【時評】能登半島地震 多様な現象が全て発生(牛山素行/静岡大防災総合センター教授・副センター長)

 元日の北陸地方を襲った能登半島地震。23日時点では死者233人(うち災害関連死15人)、安否不明者19人と発表されている。なお災害関連死者とは、災害による負傷の悪化や避難生活などにおける身体的負担による疾病での死者であり、1995年の阪神・淡路大震災以降に一般化した概念である。それ以前の災害でも同様なケースはあったと考えられるが、災害の死者数としては記録されていない。
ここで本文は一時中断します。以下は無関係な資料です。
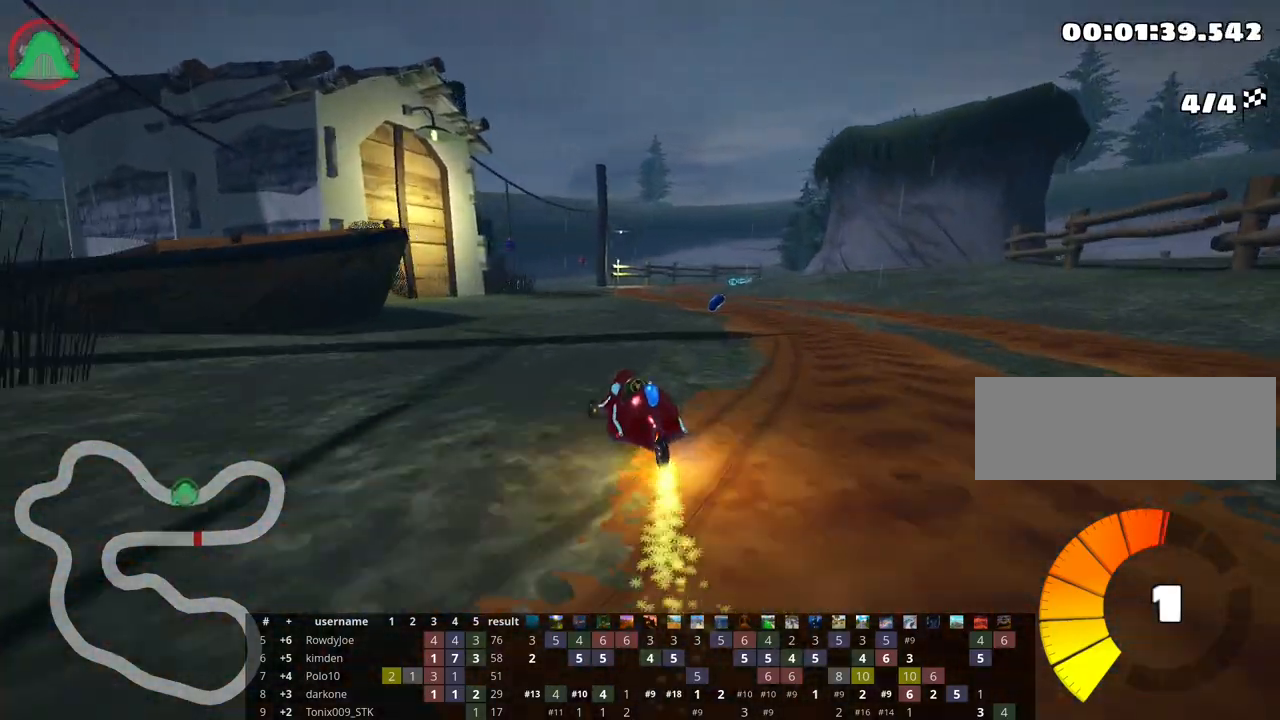
{"keys": ["left", "nitro", "up"], "events": [[100, "skid", "up"], [200, "right", "up"], [350, "left", "down"], [417, "nitro", "down"]]}
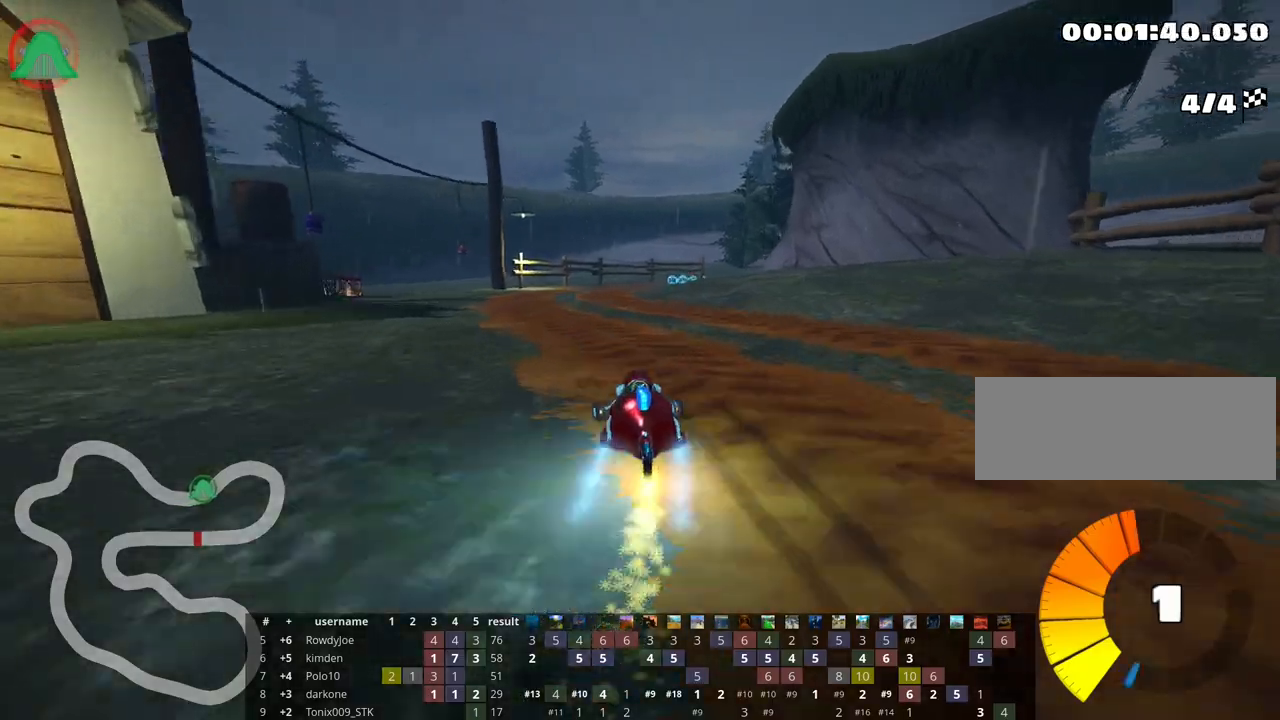
{"keys": ["left", "skid", "up"], "events": [[50, "nitro", "up"], [100, "left", "up"], [200, "skid", "down"], [233, "right", "down"], [433, "right", "up"], [450, "left", "down"]]}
従って、過去と近年の災害の人的被害規模を見比べる際には、直接死者の数で見るよう注意しなくてはならない。

 直接死者数で見ると今回の人的被害規模は93年の北海道南西沖地震(死者・行方不明者230人)に近く、戦後の地震災害としては2011年の東日本大震災(直接死者・行方不明者約1万8500人)、阪神・淡路大震災(同約5500人)、1948年の福井地震(死者3769人)、46年の昭和南海地震(死者・行方不明者1443人)に次ぐ規模となる可能性もある。実に痛ましいことが起きてしまった。
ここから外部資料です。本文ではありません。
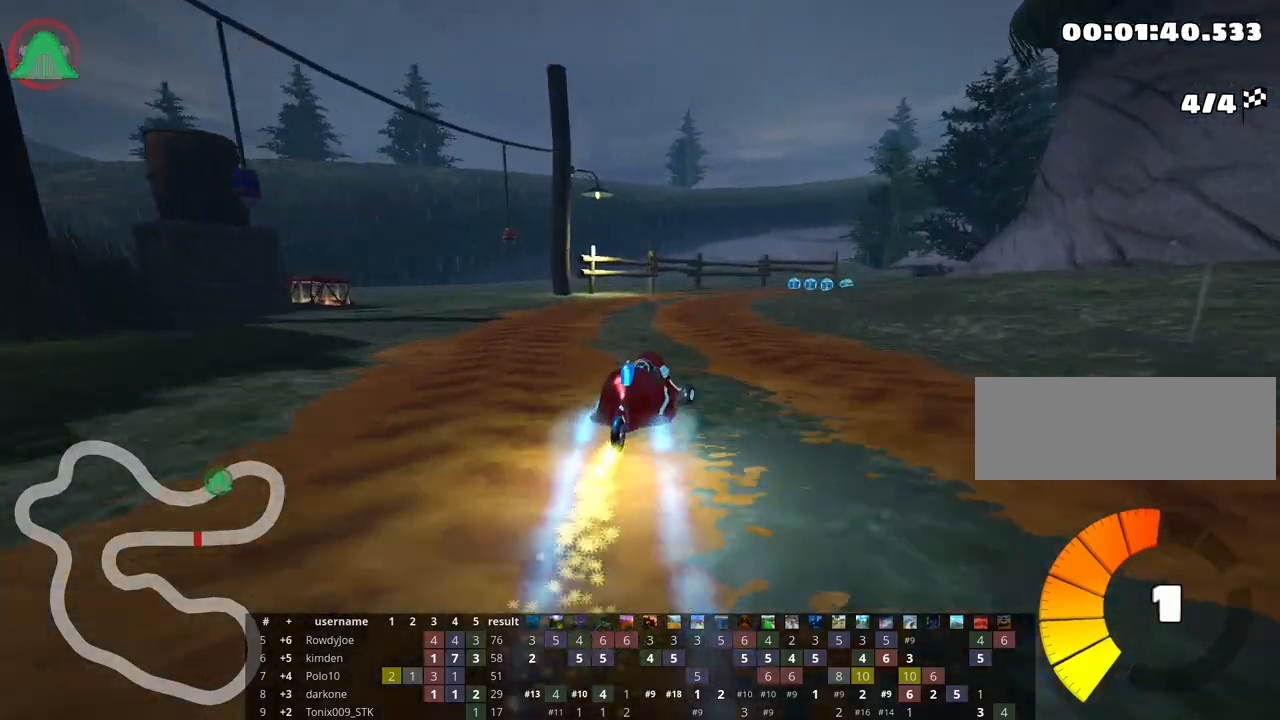
{"keys": ["right", "skid", "up"], "events": [[183, "left", "up"], [483, "right", "down"]]}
 今回の地震では、揺れによる建物倒壊、火災、津波、土砂災害など、地震に伴って起こりうるさまざまな現象が、いずれもかなりの規模で発生してしまったことが特徴の一つと感じている。
 東日本大震災では津波の被害は甚大だったが、揺れによる建物倒壊は目立たなかった。三陸の沿岸部などで津波による建物の流失・倒壊は無数に見られたが、津波到達直前に記録された映像、災害後の津波到達範囲外の映像や筆者の当時の記憶をたどっても、至る所で建物が倒壊し道が通れない所ばかりといった状況ではなかった。これは不幸中の幸いと見ることもできたが、こうした状況が伝えられることで地震の際にも普段通りの道をたどって津波からの避難ができるかのようなイメージが社会に定着すると困ると懸念もしていた。
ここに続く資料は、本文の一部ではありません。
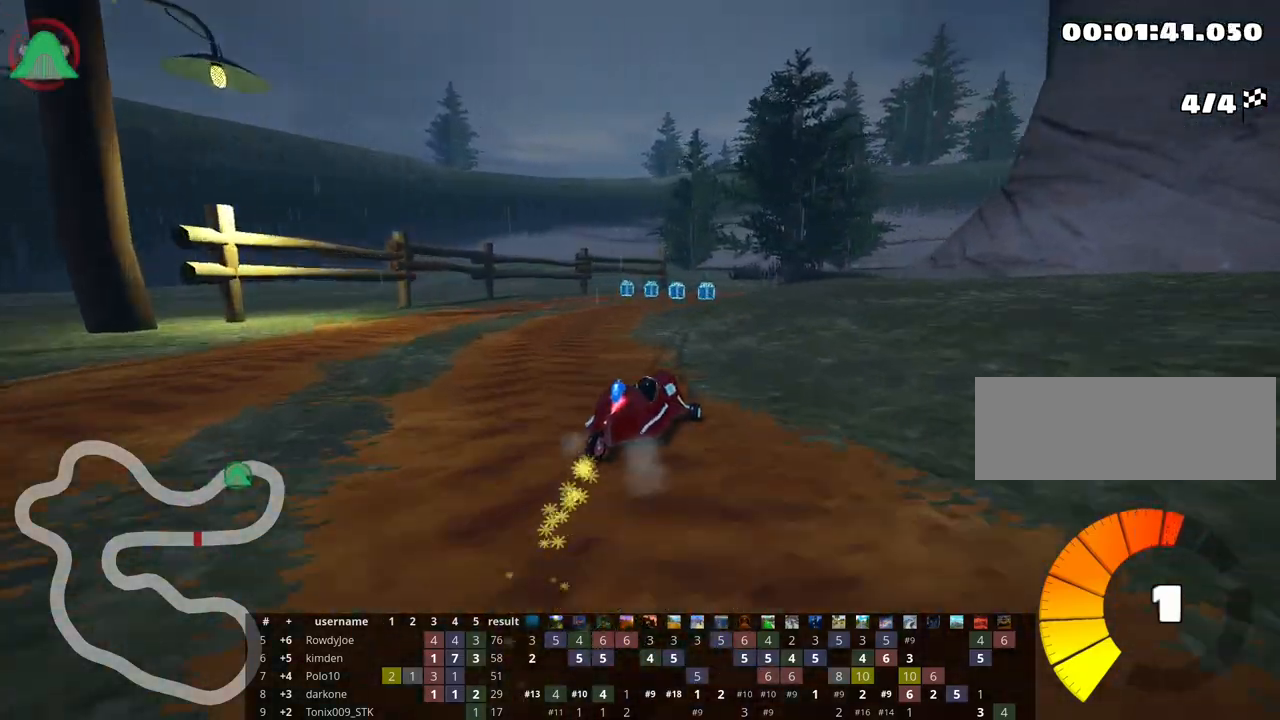
{"keys": ["right", "skid", "up"], "events": []}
 今回能登で津波の被害を受けた地区の映像を見ると、多くの建物が倒壊し道路も通行困難となった場所をさらに津波が襲っている状況がうかがえる。恐ろしいことだが、これがむしろ一般的な地震・津波災害の姿と言えよう。
 過去の災害に学ぶことは無論重要だ。しかし、特定の災害事例「だけ」に学ぶことは、十分起こりうる他の現象を見落とすことにつながりうる。広い視点から考えておくことの重要性を改めて認識している。
 (静岡大防災総合センター教授・副センター長)

 うしやま・もとゆき 長野県生まれ。信州大卒業。京都大防災研究所助手、東北大災害制御研究センター講師、岩手県立大准教授などを経て2009年に静岡大着任。内閣府、気象庁、自治体などの公的委員を歴任。日本自然災害学会副会長。専門は風水害を主対象とした災害情報学。